Saved entries:
:::

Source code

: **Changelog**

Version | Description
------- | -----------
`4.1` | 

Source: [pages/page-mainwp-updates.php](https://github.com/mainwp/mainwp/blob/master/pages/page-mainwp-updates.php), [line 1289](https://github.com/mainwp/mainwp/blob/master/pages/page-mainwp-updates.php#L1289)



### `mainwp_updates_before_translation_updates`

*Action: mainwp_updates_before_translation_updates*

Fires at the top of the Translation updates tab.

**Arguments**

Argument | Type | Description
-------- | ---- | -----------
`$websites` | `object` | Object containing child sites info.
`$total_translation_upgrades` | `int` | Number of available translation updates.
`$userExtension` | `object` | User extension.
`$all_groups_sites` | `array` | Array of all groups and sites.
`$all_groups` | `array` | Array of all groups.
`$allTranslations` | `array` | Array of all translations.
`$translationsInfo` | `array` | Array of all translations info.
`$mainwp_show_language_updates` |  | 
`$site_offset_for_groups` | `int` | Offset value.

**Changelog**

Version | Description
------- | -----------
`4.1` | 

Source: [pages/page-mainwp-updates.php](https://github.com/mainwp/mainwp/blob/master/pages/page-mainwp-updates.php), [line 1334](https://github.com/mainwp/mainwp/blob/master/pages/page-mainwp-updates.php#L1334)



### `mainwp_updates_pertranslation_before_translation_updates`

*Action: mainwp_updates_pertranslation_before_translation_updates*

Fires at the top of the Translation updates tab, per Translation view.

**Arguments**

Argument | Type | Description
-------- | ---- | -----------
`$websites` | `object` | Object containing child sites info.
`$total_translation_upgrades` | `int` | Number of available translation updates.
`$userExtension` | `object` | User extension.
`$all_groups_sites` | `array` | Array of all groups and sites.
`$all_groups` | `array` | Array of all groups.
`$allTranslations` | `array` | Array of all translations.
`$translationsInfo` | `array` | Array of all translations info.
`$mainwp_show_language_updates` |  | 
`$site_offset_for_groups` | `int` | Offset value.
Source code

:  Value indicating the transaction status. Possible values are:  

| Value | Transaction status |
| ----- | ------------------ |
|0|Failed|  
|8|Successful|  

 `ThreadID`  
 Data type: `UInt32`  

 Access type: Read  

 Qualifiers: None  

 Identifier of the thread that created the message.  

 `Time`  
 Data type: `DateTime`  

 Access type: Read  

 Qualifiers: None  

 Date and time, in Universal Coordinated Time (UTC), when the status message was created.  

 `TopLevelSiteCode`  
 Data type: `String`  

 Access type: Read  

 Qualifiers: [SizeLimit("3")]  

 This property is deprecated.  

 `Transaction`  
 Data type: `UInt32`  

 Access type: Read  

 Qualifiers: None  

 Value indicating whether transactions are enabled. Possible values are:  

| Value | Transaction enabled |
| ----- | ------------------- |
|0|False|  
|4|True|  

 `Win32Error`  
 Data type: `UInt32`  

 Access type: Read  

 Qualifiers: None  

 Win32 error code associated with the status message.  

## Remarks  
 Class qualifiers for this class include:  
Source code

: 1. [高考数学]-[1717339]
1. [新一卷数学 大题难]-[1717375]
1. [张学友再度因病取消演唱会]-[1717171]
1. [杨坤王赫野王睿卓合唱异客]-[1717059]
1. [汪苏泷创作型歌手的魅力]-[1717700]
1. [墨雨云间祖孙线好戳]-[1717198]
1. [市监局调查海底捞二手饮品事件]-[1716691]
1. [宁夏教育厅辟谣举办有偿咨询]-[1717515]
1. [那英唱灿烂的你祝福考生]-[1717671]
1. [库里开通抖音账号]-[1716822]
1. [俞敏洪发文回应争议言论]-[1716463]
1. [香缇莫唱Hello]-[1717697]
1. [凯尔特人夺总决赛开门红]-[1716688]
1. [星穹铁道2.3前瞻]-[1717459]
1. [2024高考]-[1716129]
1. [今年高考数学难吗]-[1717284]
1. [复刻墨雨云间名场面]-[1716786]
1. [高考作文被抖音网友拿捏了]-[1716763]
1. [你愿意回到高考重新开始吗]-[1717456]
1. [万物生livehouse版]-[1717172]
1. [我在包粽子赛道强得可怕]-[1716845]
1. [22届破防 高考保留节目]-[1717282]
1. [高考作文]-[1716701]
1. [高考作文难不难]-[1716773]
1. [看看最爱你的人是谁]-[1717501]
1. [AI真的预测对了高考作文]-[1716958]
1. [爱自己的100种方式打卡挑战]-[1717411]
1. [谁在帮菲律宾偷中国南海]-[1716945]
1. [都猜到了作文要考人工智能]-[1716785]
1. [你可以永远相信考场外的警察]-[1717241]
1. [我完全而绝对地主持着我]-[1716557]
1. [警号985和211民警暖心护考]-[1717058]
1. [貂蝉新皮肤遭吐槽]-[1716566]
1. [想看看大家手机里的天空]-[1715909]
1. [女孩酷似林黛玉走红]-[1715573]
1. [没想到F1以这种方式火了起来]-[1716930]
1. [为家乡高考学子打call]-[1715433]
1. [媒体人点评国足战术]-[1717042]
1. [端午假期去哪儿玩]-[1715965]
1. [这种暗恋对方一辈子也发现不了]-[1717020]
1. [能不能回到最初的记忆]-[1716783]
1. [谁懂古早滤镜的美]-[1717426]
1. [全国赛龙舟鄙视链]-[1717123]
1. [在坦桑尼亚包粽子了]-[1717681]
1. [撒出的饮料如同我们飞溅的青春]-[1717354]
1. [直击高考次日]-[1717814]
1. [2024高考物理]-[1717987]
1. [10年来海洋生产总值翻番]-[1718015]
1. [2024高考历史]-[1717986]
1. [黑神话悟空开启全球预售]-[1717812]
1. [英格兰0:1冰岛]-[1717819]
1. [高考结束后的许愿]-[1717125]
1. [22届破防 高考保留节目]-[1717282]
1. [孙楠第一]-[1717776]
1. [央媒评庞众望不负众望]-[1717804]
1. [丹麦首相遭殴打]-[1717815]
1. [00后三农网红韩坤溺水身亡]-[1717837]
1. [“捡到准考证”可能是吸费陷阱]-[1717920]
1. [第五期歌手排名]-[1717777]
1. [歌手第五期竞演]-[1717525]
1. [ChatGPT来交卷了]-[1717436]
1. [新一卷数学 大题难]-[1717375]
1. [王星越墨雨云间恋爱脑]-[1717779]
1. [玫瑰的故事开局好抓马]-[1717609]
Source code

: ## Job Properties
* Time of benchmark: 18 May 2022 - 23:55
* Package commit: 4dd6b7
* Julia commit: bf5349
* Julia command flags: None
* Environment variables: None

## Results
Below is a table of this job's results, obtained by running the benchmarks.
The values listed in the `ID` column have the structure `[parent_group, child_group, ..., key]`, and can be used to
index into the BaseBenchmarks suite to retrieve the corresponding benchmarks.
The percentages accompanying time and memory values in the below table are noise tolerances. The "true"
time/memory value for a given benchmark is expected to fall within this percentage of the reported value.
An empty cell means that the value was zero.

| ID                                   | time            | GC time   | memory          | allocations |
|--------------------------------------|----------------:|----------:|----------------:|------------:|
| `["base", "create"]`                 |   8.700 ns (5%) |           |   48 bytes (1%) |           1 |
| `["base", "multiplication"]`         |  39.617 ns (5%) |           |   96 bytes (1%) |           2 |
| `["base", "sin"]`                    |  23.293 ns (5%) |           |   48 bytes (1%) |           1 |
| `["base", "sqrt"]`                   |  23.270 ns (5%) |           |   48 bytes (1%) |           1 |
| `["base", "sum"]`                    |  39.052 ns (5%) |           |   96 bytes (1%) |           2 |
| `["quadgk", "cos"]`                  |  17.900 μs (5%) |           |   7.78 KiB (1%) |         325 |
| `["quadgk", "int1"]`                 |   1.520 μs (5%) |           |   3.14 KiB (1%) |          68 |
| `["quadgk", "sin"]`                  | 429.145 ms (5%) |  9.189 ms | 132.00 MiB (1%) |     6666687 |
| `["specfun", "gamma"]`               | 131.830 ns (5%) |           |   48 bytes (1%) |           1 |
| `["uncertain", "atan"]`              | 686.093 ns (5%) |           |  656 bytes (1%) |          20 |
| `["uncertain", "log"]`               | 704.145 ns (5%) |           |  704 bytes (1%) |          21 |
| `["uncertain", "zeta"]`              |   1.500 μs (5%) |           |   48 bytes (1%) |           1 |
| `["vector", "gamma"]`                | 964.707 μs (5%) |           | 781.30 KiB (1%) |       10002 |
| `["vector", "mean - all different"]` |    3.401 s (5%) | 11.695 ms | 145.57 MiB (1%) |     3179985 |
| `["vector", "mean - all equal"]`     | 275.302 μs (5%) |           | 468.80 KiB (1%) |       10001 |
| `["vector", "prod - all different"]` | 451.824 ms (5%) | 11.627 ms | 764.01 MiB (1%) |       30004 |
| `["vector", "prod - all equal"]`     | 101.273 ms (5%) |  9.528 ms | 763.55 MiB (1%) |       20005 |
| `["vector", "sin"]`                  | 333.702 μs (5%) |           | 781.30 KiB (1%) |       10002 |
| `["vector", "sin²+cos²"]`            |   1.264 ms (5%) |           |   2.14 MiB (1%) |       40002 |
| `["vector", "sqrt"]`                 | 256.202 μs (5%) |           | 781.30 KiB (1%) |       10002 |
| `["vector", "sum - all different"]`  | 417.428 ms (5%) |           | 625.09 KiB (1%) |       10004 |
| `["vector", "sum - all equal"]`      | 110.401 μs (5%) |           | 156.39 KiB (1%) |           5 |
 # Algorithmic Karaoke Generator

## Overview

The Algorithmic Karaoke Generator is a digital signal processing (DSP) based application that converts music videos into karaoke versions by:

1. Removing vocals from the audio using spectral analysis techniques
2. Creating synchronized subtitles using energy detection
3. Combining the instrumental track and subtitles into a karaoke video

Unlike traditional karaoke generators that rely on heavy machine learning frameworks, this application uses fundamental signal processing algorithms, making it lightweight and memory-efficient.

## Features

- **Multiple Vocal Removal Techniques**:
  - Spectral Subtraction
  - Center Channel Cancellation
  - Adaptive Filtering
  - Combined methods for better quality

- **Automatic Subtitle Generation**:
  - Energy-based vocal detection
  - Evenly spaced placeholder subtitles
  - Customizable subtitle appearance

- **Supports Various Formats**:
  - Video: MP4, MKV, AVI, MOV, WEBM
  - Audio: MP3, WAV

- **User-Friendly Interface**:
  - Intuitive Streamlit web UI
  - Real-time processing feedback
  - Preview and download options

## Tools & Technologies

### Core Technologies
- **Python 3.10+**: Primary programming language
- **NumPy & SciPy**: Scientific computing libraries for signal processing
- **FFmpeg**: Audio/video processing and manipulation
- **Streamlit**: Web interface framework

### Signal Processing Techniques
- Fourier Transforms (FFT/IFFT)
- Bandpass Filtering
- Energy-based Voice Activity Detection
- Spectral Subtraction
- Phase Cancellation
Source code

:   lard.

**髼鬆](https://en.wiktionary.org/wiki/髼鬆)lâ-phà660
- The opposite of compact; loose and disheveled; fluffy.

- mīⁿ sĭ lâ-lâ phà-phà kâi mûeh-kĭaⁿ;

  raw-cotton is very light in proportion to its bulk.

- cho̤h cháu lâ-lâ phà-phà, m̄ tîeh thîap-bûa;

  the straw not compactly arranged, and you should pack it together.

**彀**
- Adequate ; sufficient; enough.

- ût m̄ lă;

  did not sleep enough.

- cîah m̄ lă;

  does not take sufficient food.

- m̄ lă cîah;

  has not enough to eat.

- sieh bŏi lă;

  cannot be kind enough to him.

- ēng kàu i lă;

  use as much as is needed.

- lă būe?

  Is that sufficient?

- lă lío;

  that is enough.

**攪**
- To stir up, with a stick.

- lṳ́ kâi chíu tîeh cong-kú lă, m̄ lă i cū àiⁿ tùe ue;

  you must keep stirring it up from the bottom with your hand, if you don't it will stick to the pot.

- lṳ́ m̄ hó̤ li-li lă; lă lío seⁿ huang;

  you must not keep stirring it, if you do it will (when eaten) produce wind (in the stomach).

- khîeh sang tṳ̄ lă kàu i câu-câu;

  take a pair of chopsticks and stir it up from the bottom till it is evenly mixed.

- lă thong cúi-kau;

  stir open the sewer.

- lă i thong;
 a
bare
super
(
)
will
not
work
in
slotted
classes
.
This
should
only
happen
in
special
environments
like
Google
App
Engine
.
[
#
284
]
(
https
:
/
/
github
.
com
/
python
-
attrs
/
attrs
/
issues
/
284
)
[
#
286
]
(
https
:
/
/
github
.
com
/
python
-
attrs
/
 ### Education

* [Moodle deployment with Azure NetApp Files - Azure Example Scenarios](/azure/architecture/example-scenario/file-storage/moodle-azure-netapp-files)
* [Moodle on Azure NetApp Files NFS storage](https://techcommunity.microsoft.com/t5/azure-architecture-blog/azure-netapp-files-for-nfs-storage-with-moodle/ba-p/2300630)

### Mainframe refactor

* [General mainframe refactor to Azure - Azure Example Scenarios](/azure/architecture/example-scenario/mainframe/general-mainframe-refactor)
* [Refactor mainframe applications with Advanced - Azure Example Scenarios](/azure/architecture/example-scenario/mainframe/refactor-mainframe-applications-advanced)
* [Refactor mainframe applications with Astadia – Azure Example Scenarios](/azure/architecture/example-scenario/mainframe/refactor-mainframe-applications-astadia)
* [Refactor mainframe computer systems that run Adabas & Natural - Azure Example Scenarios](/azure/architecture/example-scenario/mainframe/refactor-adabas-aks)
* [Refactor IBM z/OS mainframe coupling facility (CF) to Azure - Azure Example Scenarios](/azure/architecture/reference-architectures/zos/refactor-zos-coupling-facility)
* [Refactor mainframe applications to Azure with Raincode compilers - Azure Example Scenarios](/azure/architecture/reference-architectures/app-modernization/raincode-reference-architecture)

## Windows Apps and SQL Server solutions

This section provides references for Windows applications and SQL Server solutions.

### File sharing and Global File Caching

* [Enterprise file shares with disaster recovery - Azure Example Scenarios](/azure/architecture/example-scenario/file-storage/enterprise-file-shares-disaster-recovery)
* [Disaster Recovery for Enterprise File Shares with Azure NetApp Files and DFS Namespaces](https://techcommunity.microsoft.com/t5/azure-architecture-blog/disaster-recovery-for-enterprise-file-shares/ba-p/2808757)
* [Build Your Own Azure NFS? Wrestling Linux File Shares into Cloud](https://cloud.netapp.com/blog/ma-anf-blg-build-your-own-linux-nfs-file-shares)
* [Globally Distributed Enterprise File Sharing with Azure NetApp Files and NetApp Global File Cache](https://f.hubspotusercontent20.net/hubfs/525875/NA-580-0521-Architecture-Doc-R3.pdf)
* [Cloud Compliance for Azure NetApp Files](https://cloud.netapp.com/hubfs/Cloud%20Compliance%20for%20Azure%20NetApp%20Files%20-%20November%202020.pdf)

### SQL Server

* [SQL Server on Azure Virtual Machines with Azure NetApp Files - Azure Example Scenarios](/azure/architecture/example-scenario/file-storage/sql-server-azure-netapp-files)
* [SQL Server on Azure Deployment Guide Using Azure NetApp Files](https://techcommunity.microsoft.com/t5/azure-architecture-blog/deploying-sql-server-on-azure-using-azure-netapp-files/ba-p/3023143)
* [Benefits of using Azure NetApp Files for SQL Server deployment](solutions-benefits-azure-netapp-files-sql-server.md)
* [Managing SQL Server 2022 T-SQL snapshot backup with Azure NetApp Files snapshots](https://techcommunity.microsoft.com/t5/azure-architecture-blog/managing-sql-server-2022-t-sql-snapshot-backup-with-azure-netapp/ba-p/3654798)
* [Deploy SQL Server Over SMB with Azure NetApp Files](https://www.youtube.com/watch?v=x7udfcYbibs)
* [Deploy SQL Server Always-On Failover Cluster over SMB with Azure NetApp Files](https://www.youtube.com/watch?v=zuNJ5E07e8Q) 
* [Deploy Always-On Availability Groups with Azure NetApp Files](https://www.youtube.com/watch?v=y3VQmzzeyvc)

:::

- **INSTRUCTION**
Would you please repeat exactly the lines above, starting at the line with "110.401 μs (5%)" and stopping at the line with "does not take sufficient food.", both included?

- **WRITTEN RESPONSE**
| `["vector", "sum - all equal"]`      | 110.401 μs (5%) |           | 156.39 KiB (1%) |           5 |
 # Algorithmic Karaoke Generator

## Overview

The Algorithmic Karaoke Generator is a digital signal processing (DSP) based application that converts music videos into karaoke versions by:

1. Removing vocals from the audio using spectral analysis techniques
2. Creating synchronized subtitles using energy detection
3. Combining the instrumental track and subtitles into a karaoke video

Unlike traditional karaoke generators that rely on heavy machine learning frameworks, this application uses fundamental signal processing algorithms, making it lightweight and memory-efficient.

## Features

- **Multiple Vocal Removal Techniques**:
  - Spectral Subtraction
  - Center Channel Cancellation
  - Adaptive Filtering
  - Combined methods for better quality

- **Automatic Subtitle Generation**:
  - Energy-based vocal detection
  - Evenly spaced placeholder subtitles
  - Customizable subtitle appearance

- **Supports Various Formats**:
  - Video: MP4, MKV, AVI, MOV, WEBM
  - Audio: MP3, WAV

- **User-Friendly Interface**:
  - Intuitive Streamlit web UI
  - Real-time processing feedback
  - Preview and download options

## Tools & Technologies

### Core Technologies
- **Python 3.10+**: Primary programming language
- **NumPy & SciPy**: Scientific computing libraries for signal processing
- **FFmpeg**: Audio/video processing and manipulation
- **Streamlit**: Web interface framework

### Signal Processing Techniques
- Fourier Transforms (FFT/IFFT)
- Bandpass Filtering
- Energy-based Voice Activity Detection
- Spectral Subtraction
- Phase Cancellation
Source code

:   lard.

**髼鬆](https://en.wiktionary.org/wiki/髼鬆)lâ-phà660
- The opposite of compact; loose and disheveled; fluffy.

- mīⁿ sĭ lâ-lâ phà-phà kâi mûeh-kĭaⁿ;

  raw-cotton is very light in proportion to its bulk.

- cho̤h cháu lâ-lâ phà-phà, m̄ tîeh thîap-bûa;

  the straw not compactly arranged, and you should pack it together.

**彀**
- Adequate ; sufficient; enough.

- ût m̄ lă;

  did not sleep enough.

- cîah m̄ lă;

  does not take sufficient food.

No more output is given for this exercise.